Haute cuisine

Very often, regular restaurants will also feature a selection of freshly made "rice curry" dishes on their menu for single customers. Simplicity isn't the dictum here, at all. In his book The Principles of Thai Cookery, celebrity chef, writer and authority on Thai cuisine McDang wrote: "What is Thai food? Every country in the world has its own food profile. It is known for its complex interplay of at least three and up to four or five fundamental taste senses in each dish or the overall meal: sour, sweet, salty, bitter and spicy.

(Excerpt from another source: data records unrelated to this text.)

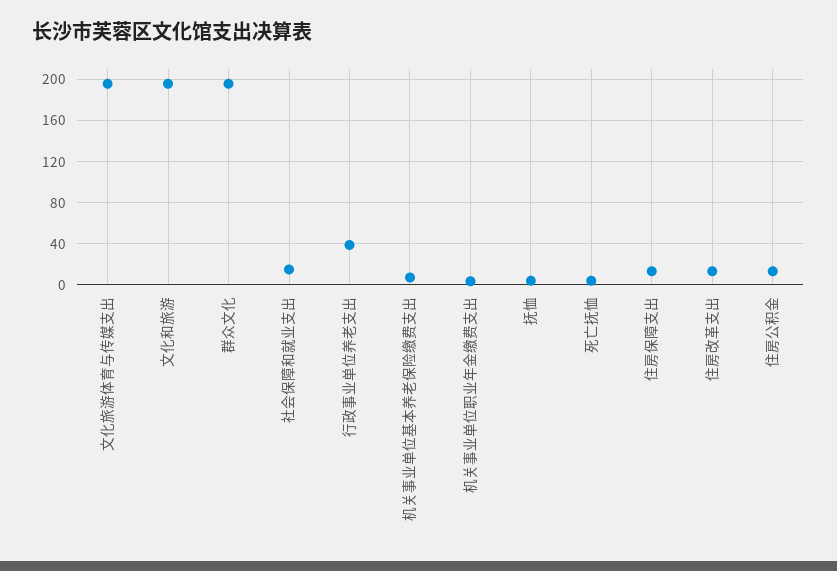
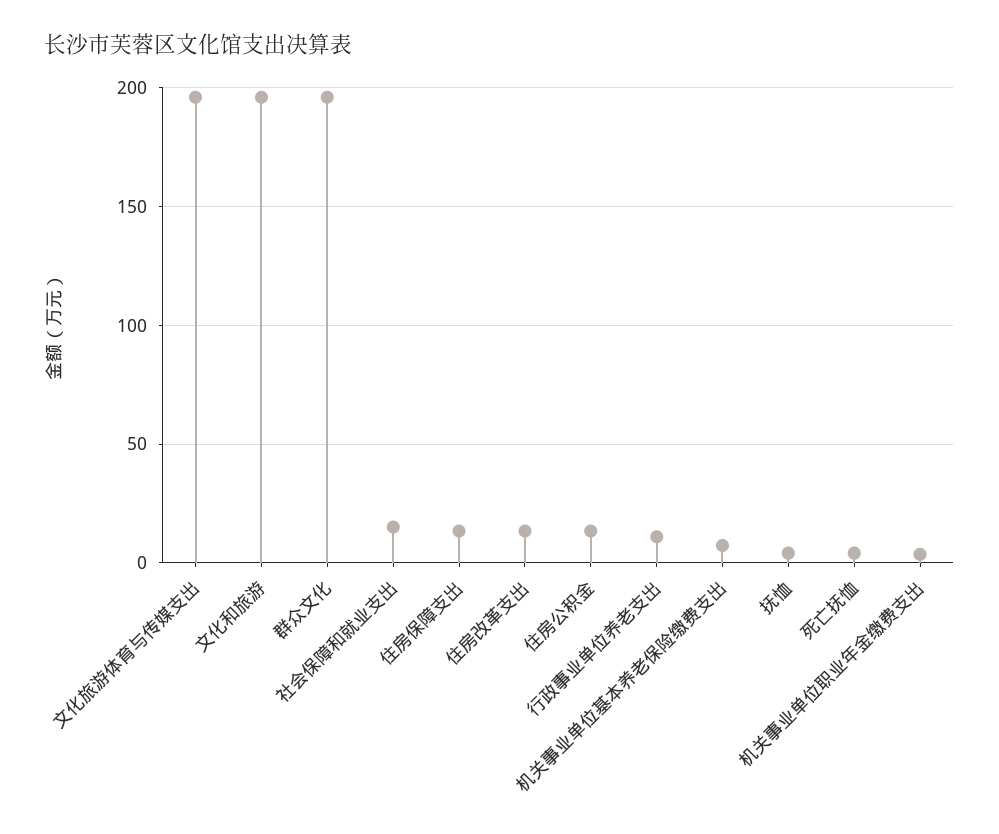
行政事业单位养老支出: 40 -> 10

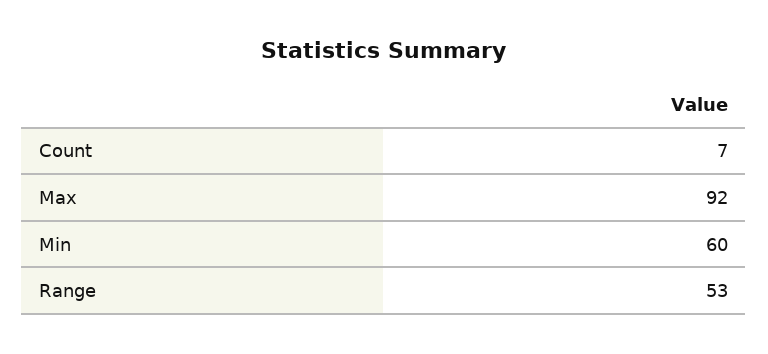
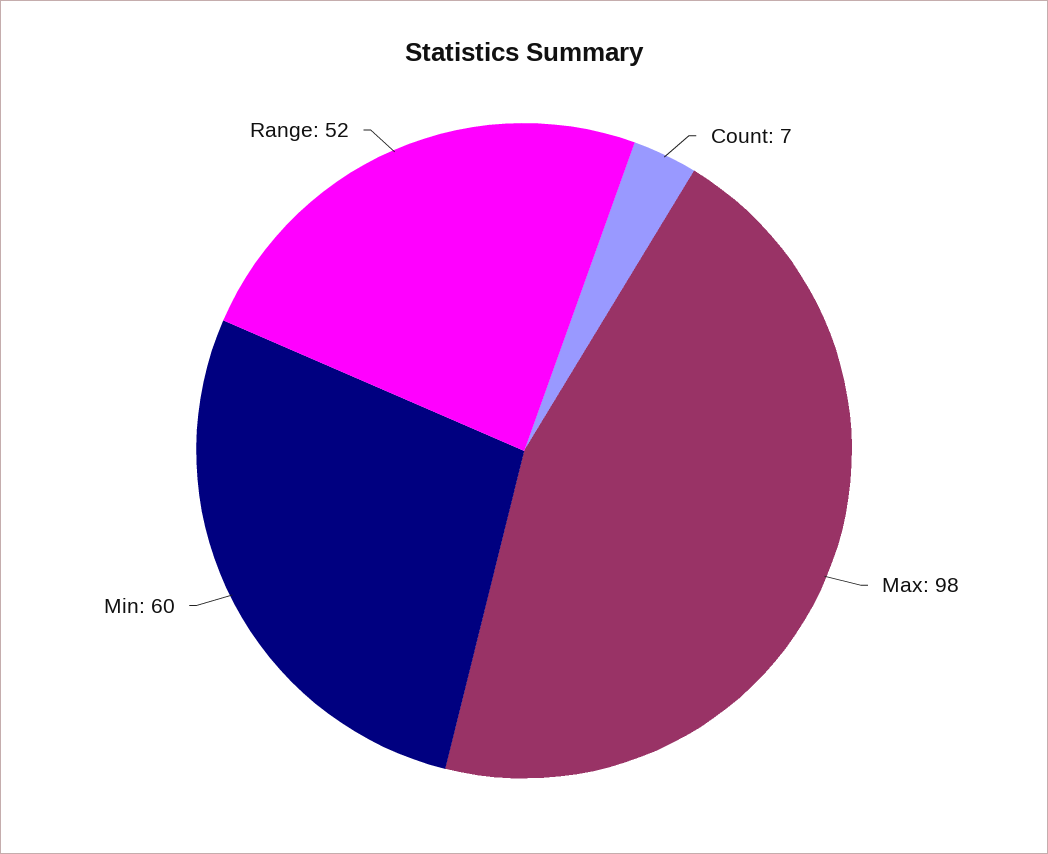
Max: 92 -> 98
Range: 53 -> 52

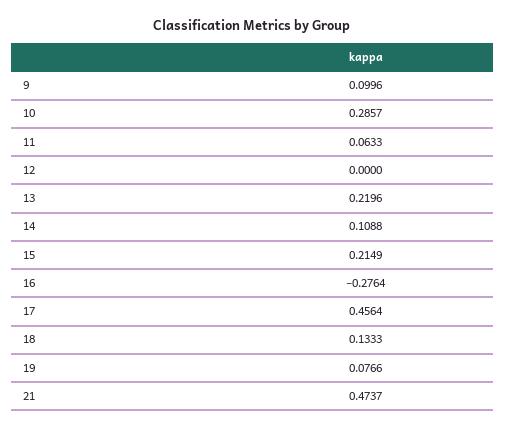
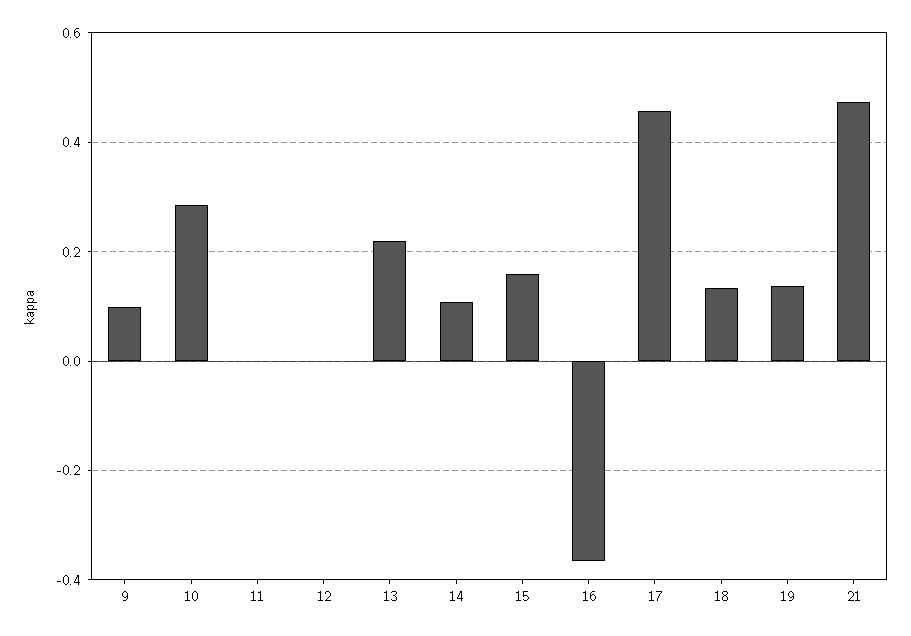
11: 0.0633 -> 0
15: 0.2149 -> 0.16
16: -0.2764 -> -0.36
19: 0.0766 -> 0.14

Wun sen, called cellophane noodles in English, are extremely thin noodles made from mung bean flour which are sold dried.

It is known for its complex interplay of at least three and up to four or five fundamental taste senses in each dish or the overall meal: sour, sweet, salty, bitter and spicy. Some westerners think it's a jumble of flavours, but to a Thai that's important, it's the complexity they delight in". We not only pay attention to how a dish tastes: we are also concerned about how it looks, how it smells, and how it fits in with the rest of the meal.

Meats used in Thai cuisine are usually pork and chicken, and also duck, beef, and water buffalo. Thai cuisine is one of the most popular cuisine in the world. It is known for its complex interplay of at least three and up to four or five fundamental taste senses in each dish or the overall meal: sour, sweet, salty, bitter and spicy. It's about the juggling of disparate elements to create a harmonious finish. Wun sen, called cellophane noodles in English, are extremely thin noodles made from mung bean flour which are sold dried. Simplicity isn't the dictum here, at all. It is known for its complex interplay of at least three and up to four or five fundamental taste senses in each dish or the overall meal: sour, sweet, salty, bitter and spicy. The traditional recipe for a rice dish could include as many as 30 varieties of rice.[30] That number has been drastically reduced due to genetic modifications. Thai food was traditionally eaten with the right hand[19][20] while seated on mats or carpets on the floor, customs still found in the more traditional households.